Presidium JagaJakarta menilai, lambannya pemerintah DKI dalam merespons masalah ini hanya menegaskan kepemimpinan yang lebih sibuk berpose ketimbang bekerja. “Kalau pasar saja tak bisa diurus, bagaimana mungkin bicara Jakarta kota dunia? Pencitraan semu ini tidak layak dipertahankan,” ujar Ical Presidium JagaJakarta pada Minggu (7/9/2025).
Catatan media menunjukkan masalah di Pasar Santa bukan hal baru. Pada 2014, bahkan ada 692 kios kosong dari 1.151 unit. Revitalisasi berulang kali dilakukan, namun sepi pembeli tetap menjadi keluhan utama. Pola ini kini terulang di Plaza 2, memperlihatkan kegagalan desain kebijakan yang tidak pernah belajar dari pengalaman. “Ini bukan sekadar soal kios kosong, tetapi soal orientasi pembangunan yang salah arah,” tegas Ical.
Ironisnya, pemerintah provinsi kerap mengedepankan jargon “kota global” untuk menutupi masalah dasar seperti ini. Padahal, pasar rakyat adalah denyut nadi kehidupan harian warga. Bila pedagang tak bisa hidup, jargon tinggal poster. “Lapak sepi itu lebih jujur daripada baliho penuh warna.
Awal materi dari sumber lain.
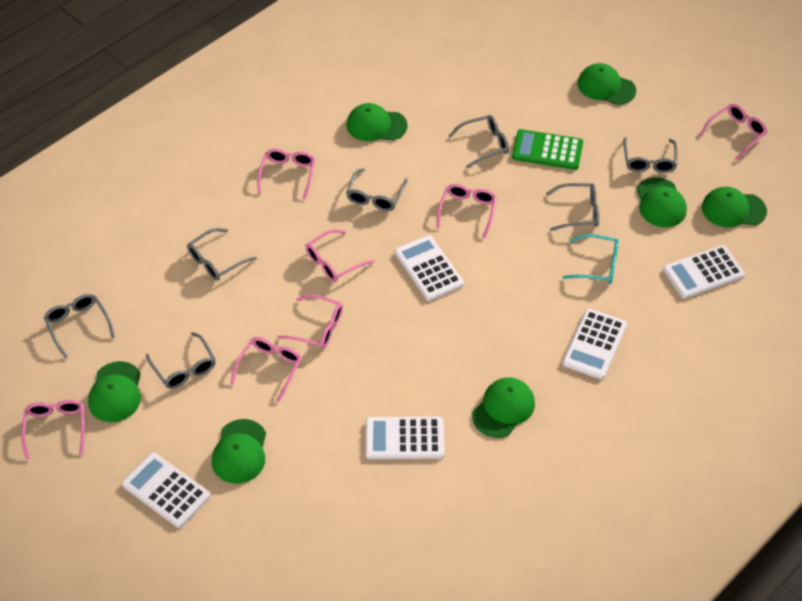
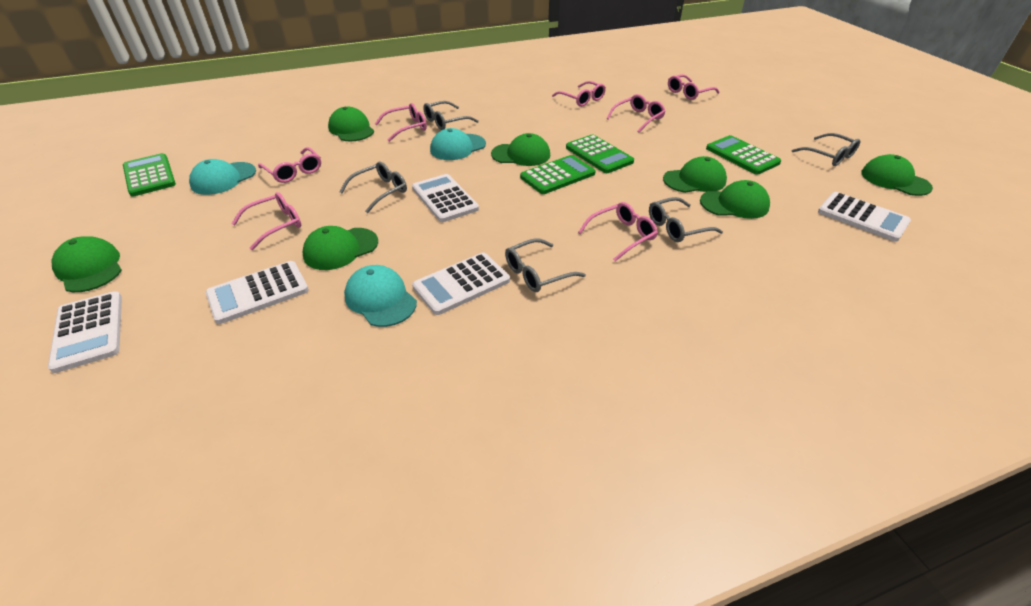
green calculator: 1 -> 4
grey glasses: 7 -> 5
turquoise cap: 0 -> 3
turquoise glasses: 1 -> 0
Warga kecil tidak butuh foto seremonial, mereka butuh pembeli,” kata Ical.
Kondisi serupa juga terlihat di Plaza 2, di mana pedagang memilih hengkang lantaran biaya sewa tidak sebanding dengan pemasukan. Koperasi yang seharusnya menopang pengelolaan pasar bahkan belum terbentuk, menambah kesan pemerintah hanya setengah hati. “Jakarta jangan hanya jadi etalase investor, tapi juga rumah yang layak untuk pedagang kecil,” ungkap Presidium JagaJakarta.
Bila ini dibiarkan, yang terjadi hanyalah ilusi pembangunan. Pemerintah terlihat aktif meresmikan proyek, tetapi abai menyiapkan ekosistem agar pasar rakyat benar-benar hidup. Ketika konsep dan kenyataan tidak bertemu, maka yang lahir adalah frustrasi pedagang. “Setiap lapak kosong adalah tanda bahwa kepemimpinan ini gagal mendengar suara rakyat kecil,” tutup Ical.
Realitas ini seharusnya menjadi alarm bagi Gubernur Pramono Anung. Jika masalah pasar rakyat terus dibiarkan, protes publik bukan tidak mungkin meledak di jalanan. Kota yang katanya modern ini bisa berubah menjadi panggung ironi, di mana foto peresmian lebih penting daripada isi kantong pedagang.